If in doubt, print a first layer test = a very thin box spanning the print bed.
And don't get me wrong, the software correction is probably as good as you can make it. But, common sense prefers "no significant error that would require software correction".
RE: Struggling to dial in perfect prints on Core One — tips?
Regarding: "I agree with @tim. PrusaSlicer 2.9.3 SPEED and BALANCED with a 0.4mm HF nozzle on even a simple PETG print is a recipe for disaster so I don't use them. "
I am a "newbie" so perhaps I have no idea what to expect or what to look for. This is my first two weeks or ever owning and using a 3D printer. I have printed maybe 10 items, half PLA and half PETG. Without knowing any better, I used the default PrusaSlicer 2.9.3 setting of SPEED. It has the .4 HF nozzle. All the prints look great. But... I had done a LOT of reading before getting the printer. So right when receiving it, I dried my filament for 4 hours before printing. Both PLA and PETG. Works great.
What should I be looking for? I don't see zits, oozing, or stringing. The surfaces look clean, but again I am a beginner.
Cheers,
Neal
Really depends on a lot of factors starting with the type of filament, the brand and more crucially how dry it is. If you live in a humid environment then it's a necessity to keep your filament in a dry box and occasionally run it for 6-8 hrs in a filament dryer. If you live in a dry environment like I do then it's less of an issue. Damp filament can cause all sorts of issues. Zits, bad layers, stringing, rough surfaces and nozzle clogging are all indicative of damp filament that needs to be dried. If you pull fresh filament out of a vacuum bag and use it for a couple of weeks you won't notice any of this. Using the faster profiles like "Speed" for example can make this worse.

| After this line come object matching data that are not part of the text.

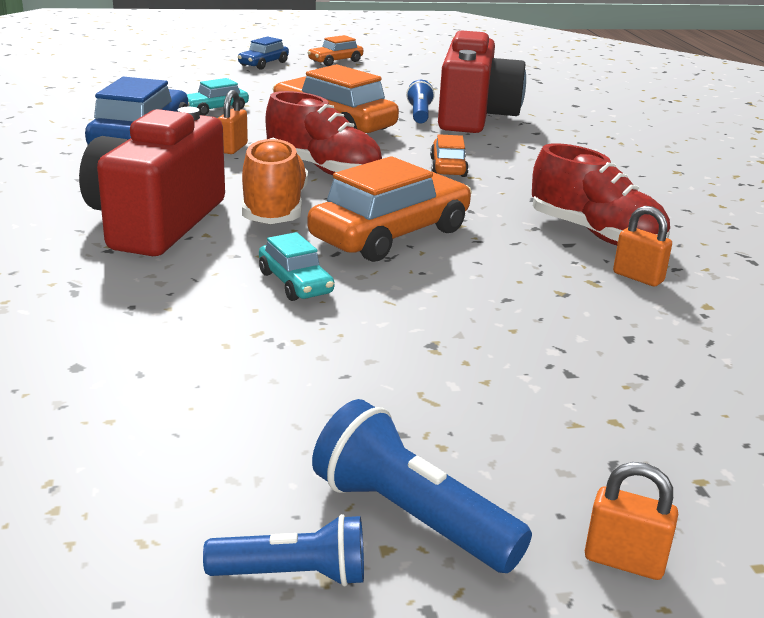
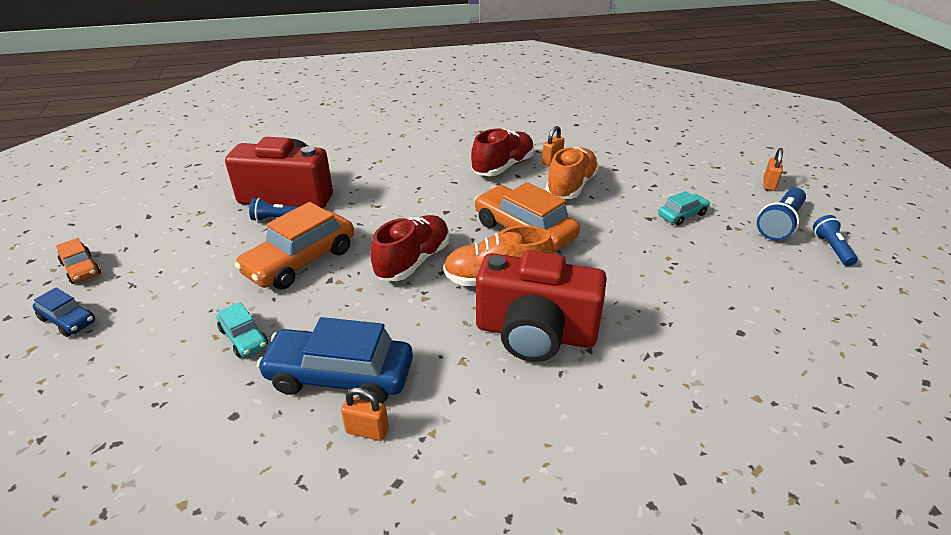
camera: 90 degrees left, 10 degrees up
orange padlock [218,90,248,154] -> orange padlock moved to [341,387,389,441]
turquoise car [259,232,334,301] -> turquoise car moved to [658,191,710,226]
orange car [430,134,469,177] -> none
none -> orange shoe [545,147,599,199]

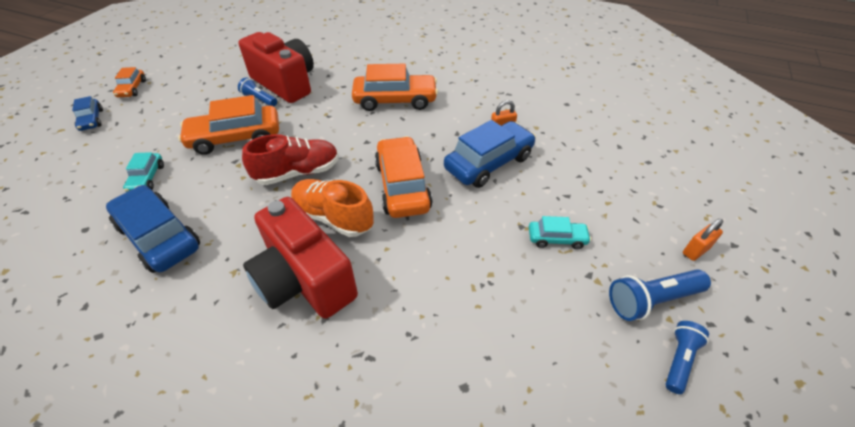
camera: 35 degrees right, 10 degrees up
orange padlock [341,387,389,441] -> none
red shoe [471,128,534,176] -> none
orange shoe [545,147,599,199] -> blue car [444,120,536,188]
none -> orange car [352,64,438,111]

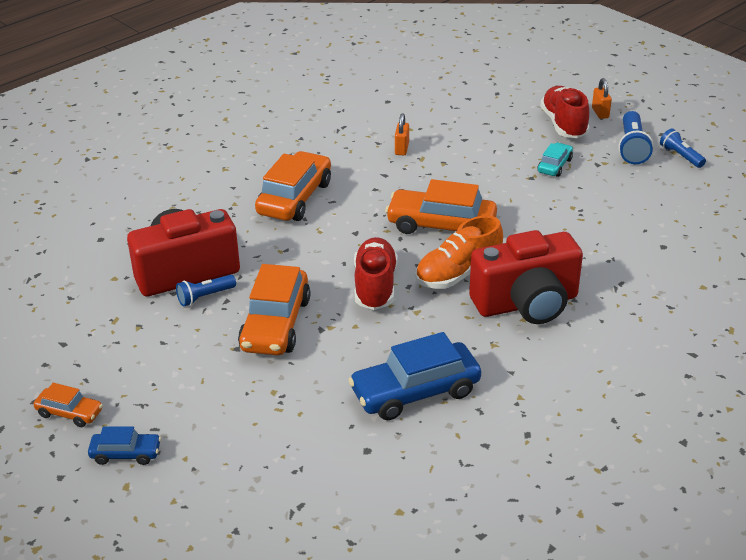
camera: 65 degrees left, 10 degrees down
turquoise car [123,152,164,192] -> none
blue car [444,120,536,188] -> none
none -> red shoe [540,86,590,138]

I would say in general though the speed and balanced are fine to use as long as you are creating functional parts or prototypes and can accept some stringing, not perfect corners etc.
RE:
mine prints great now, it took a bit of calibrating and messing around with some things but here is what I did.
- make sure your gantry is square (prusa has some guides on it if you go down there belt tuning tutorials)
- Tune the belts after to the correct frequency, mine i had to retune 2-3 maybe more times over the course of several days / prints, they seem to stretch a bit, just check them ocasionally. Mine are perfectly dialed in to the values prusa tells you in their tuning page on the prusa app.
- Use infill like gyroid, i noticed some prints would get wobbled around by the print head hitting infills on cubic (and it will be worse on grid), make sure to use infills that dont "cross" themselves, (like gyroid)
Otherwise, I didnt change hardly any settings over prusa's defaults that I think would really matter. I tend to use balanced exclusively and my VFAs are really cleaned up now. It prints like my old MK4 but faster.